• [Work request]: For each line in the data below that has the word "assign", copy that line.

• [Extracted records]:
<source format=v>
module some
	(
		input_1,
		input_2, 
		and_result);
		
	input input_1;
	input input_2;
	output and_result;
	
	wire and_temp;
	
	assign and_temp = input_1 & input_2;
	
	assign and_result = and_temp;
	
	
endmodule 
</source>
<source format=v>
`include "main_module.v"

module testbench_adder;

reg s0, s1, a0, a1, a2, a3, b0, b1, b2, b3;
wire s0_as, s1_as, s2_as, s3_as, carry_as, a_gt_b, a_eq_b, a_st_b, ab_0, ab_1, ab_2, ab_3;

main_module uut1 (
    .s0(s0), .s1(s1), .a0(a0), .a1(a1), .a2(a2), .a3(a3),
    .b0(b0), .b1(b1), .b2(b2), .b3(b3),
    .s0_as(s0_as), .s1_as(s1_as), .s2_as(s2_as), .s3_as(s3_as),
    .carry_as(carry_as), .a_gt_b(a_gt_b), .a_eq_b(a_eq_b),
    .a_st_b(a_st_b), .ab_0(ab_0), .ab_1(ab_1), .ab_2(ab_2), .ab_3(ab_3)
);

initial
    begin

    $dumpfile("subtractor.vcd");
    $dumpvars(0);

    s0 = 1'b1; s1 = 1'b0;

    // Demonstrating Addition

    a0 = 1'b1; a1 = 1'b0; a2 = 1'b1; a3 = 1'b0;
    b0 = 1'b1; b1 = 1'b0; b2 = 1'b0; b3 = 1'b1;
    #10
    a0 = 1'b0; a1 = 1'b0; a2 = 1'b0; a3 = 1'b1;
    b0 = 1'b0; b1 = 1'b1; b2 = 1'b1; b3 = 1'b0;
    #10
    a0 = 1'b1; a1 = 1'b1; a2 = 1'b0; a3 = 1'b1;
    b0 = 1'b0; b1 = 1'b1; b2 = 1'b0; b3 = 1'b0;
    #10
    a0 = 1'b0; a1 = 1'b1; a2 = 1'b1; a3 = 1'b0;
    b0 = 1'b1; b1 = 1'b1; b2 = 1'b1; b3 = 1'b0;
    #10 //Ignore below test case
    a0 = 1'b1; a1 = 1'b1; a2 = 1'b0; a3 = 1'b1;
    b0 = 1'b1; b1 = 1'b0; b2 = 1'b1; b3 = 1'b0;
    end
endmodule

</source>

--

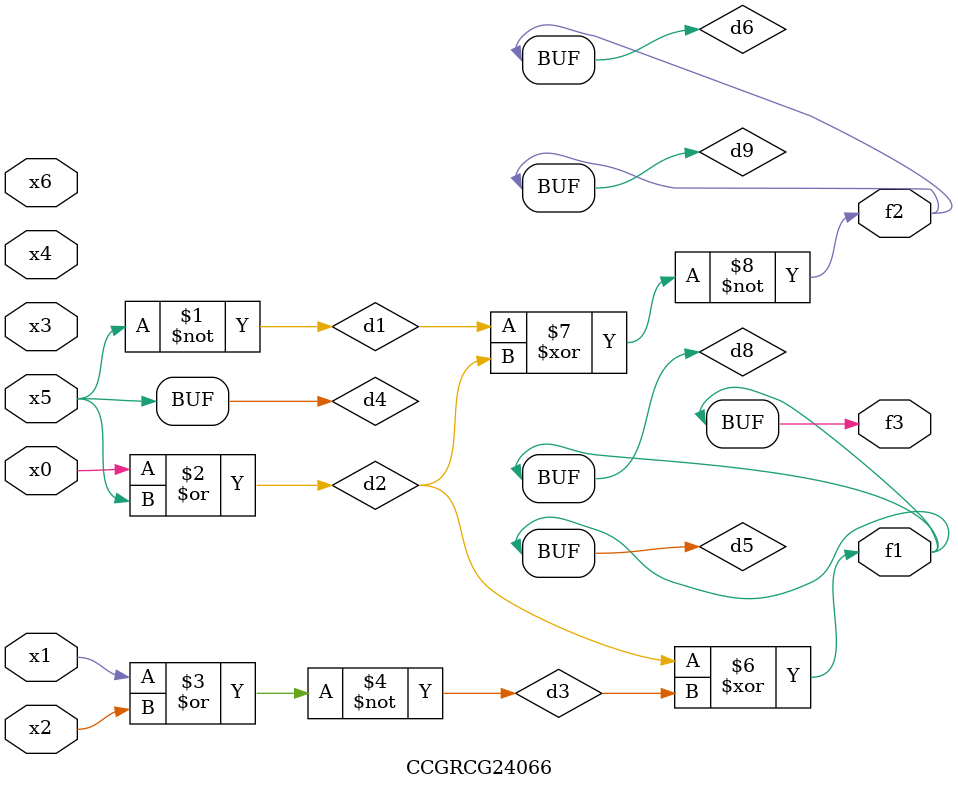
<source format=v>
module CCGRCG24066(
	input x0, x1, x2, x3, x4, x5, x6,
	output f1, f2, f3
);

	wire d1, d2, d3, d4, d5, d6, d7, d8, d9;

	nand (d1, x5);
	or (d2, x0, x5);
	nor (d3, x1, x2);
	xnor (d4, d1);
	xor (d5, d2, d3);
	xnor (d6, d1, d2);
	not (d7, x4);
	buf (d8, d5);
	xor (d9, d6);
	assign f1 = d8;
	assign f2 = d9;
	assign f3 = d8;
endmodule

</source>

• [Written answer]:
	assign and_temp = input_1 & input_2;
	assign and_result = and_temp;
	assign f1 = d8;
	assign f2 = d9;
	assign f3 = d8;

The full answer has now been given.